FORT WORTH, Texas — No. 13 TCU’s game against No. 8 Oklahoma State is the future of the Big 12 Conference, but even this future is somehow tied to Notre Dame.
Because everything in college football leads to South Bend, Ind.
The future of the Big 12 Conference currently depends on the next step taken by the Big Ten, and that depends on the most powerful private school in major college sports.
Notre Dame is currently playing a game only Notre Dame can, and it’s in zero rush to do a thing. Because it doesn’t have to do a thing.
No one ever suggested Fighting Irish fight fair.
According to multiple college athletics sources, since the Big Ten announced that both USC and UCLA will leave the Pac 12 Conference to join the Chicago-based league beginning in 2024, the Big Ten has reached out to Notre Dame multiple times about joining.
Industry sources said the Big Ten is growing tired of Notre Dame’s decision to be indecisive.
Bolstered by the additions of UCLA and USC, in August the Big 10 announced a seven-year, $7 billion media rights contract with various outlets, including Fox and CBS. The agreement includes language for expansion.
If the Big Ten adds another school or two, the deal increases.
As one of college sports’ premier brands, Notre Dame is the Big Ten Conference’s priority, but it has eyes on two other candidates out West. Predictably, sources said those candidates are the University of Oregon and the University of Washington.
The way multiple sources described these ongoing conversations, which are mostly in the informal phase, the Big Ten will not wait on Notre Dame for years to make a decision. It sounds more like about a year.

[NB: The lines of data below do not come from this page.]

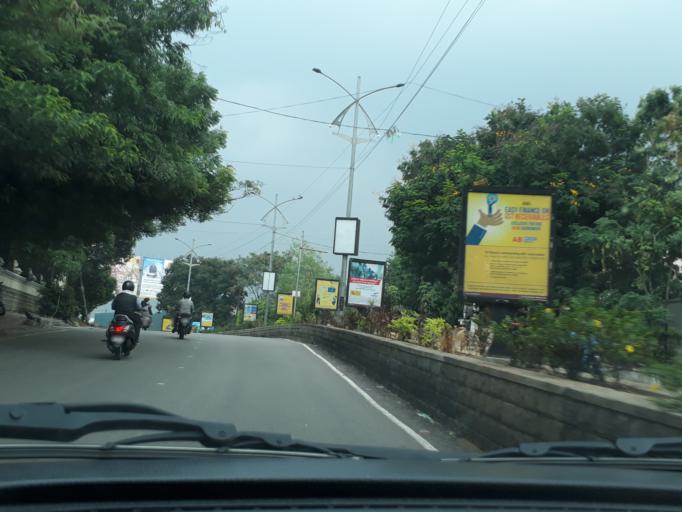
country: IN
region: Telangana
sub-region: Rangareddi
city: Kukatpalli
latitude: 17.4321
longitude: 78.4186
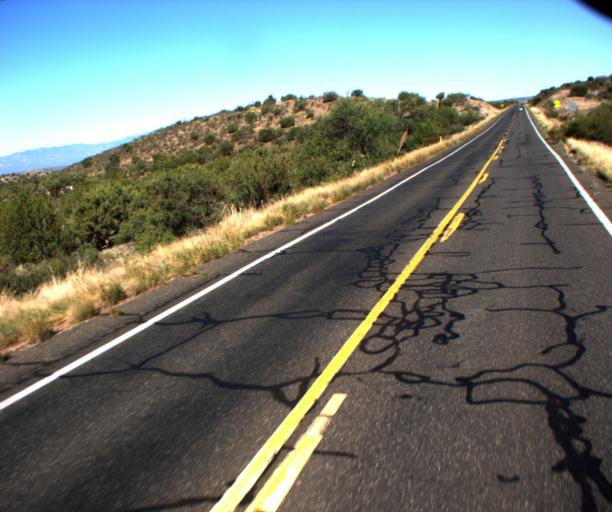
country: US
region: Arizona
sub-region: Yavapai County
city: Lake Montezuma
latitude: 34.6959
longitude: -111.7562
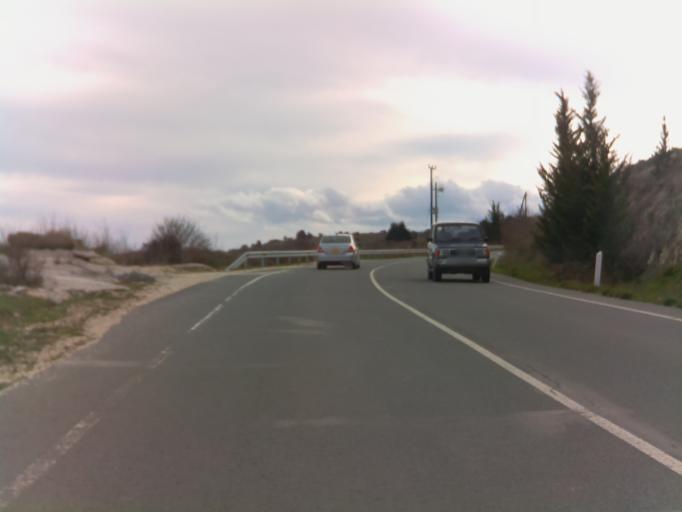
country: CY
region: Pafos
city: Pegeia
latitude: 34.9567
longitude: 32.4119
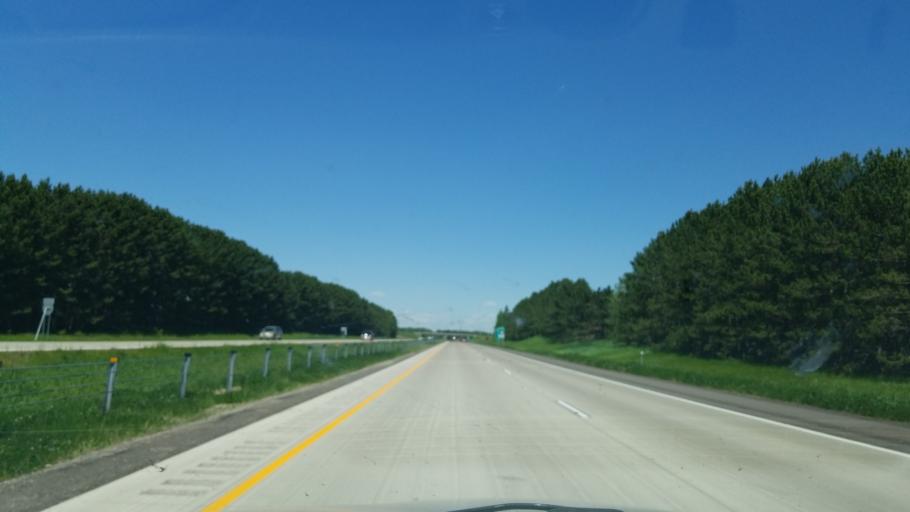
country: US
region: Minnesota
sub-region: Pine County
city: Hinckley
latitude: 45.9694
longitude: -92.9575
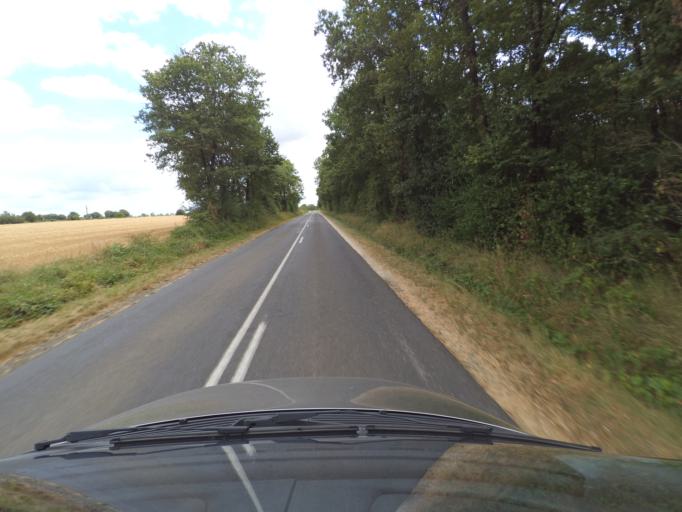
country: FR
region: Poitou-Charentes
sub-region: Departement de la Vienne
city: Saint-Savin
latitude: 46.5583
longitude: 0.9150
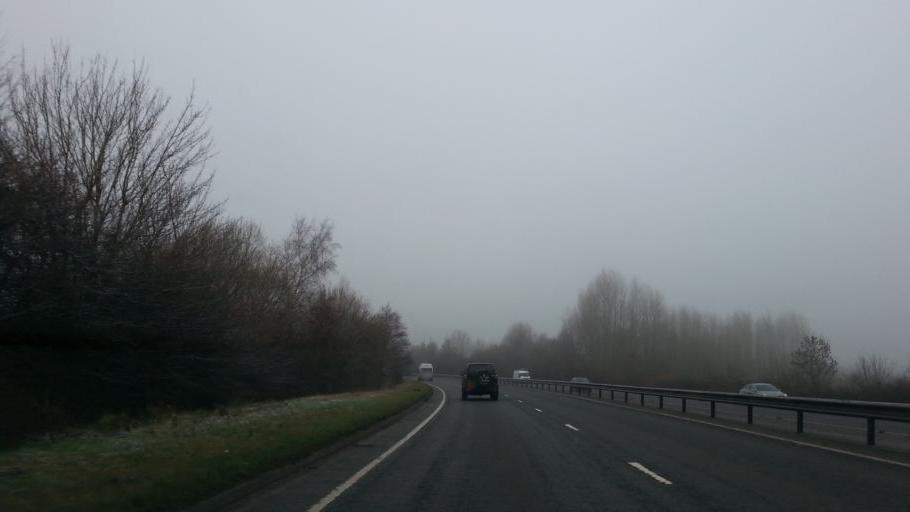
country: GB
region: England
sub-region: Cheshire East
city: Wilmslow
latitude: 53.3167
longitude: -2.2270
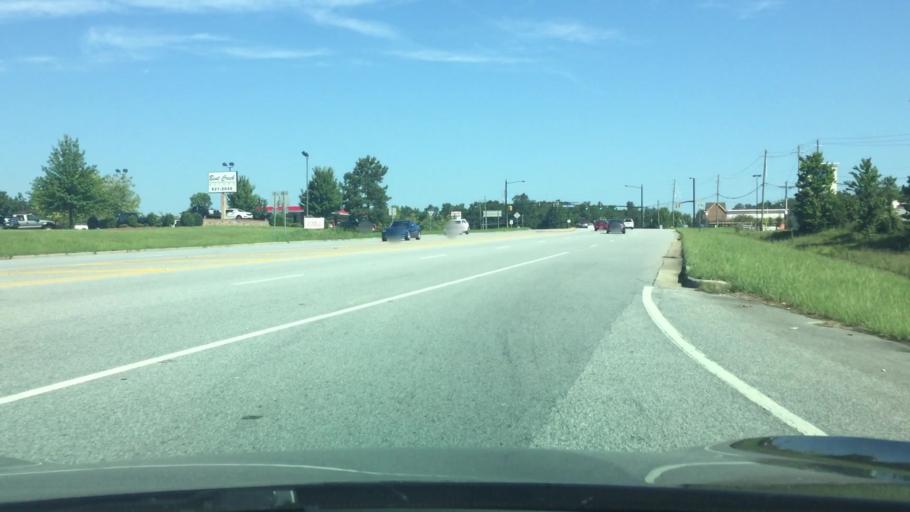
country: US
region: Alabama
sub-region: Lee County
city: Auburn
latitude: 32.6061
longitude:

Although Notre Dame has a contract to have a loose affiliation with the ACC, the school remains fiercely independent, even if it means passing up a potentially more lucrative media-rights deals.
Neither the ACC nor the Big Ten has any sort of leverage, or inside track, to land Notre Dame.
Notre Dame is going to Notre Dame, and the rest of the world will just have to deal with it.
One source said the Big 10 currently has no interest in trying to poach a school from the Big 12. Some TCU and Baylor officials crossed their fingers in hopes that maybe the Big Ten would give them a call, but the conference remains mostly interested in large, state schools, and Notre Dame.
Nervously watching all of this are the remaining schools in the Big 12, Pac-12 and, to a lesser degree, the ACC.
This week, Big Ten commissioner Kevin Warren told Michael DeCourcy of The Sporting News that expansion is “not something we’re aggressively doing right now. Do I think certain conferences may grow through natural evolution to 18 or 20 schools? I do. Now over what period is critical question. I don’t know if that’s within a year, five or seven years.”
“Aggressively doing right now” is semantics.
If Notre Dame called Warren today and said “Yes, yes, we will marry you” the wedding invitations would be sent 20 minutes later.
Washington and Oregon want to be invited, but there is nothing either school can do but wait.
The expansion of the college football playoff field from four teams to 12 teams for 2026 does change the landscape, and the perceived need, for more realignment.
It’s still coming.
Watching all of this are schools like TCU, Oklahoma State and the rest of the Big 12 and Pac-12.
These schools will ultimately “probably” be OK. They’re just not sure what “OK” looks like.
New Big 12 commissioner Brett Yormark has made it zero secret in his interest to expand. Since the announcement of college football playoff field expanding, he has turned down the volume on such rhetoric by a degree or two.
“Is there a mandate (to expand)? No, there’s no mandate for us,” Yormark told The Cover 3 Podcast this week. “But if it’s additive, if it creates value, the right cultural fit, the right competitive fit, we’ll pursue it. Right now, we’re vetting every and all possibilities.”
Sources said if the Pac-12 loses Washington and Oregon to the Big Ten, the Big 12 will immediately reach out and extend invitations to Arizona, Arizona State, Colorado and Utah.
These casual conversations have already taken place, but as of today the Pac-12’s remaining members are committed to that league.
The league that is mostly quiet remains the ACC, thanks a contract that was once thought to be dated but now may preserve the conference.
The ACC signed a lucrative grant of rights deal in 2013 that has been extended through 2036. The way the contract is structured makes it so a departing school would lose hundreds of millions of dollars before the agreement ends.
Another wrinkle to this realignment process, which will serve only as a delay, is that Texas and Oklahoma will likely have to remain in the Big 12 for the 2023-’24 seasons before moving to the SEC.
It’s all interesting, often times more than the actual games, and more moves are coming, but Notre Dame is the holdup.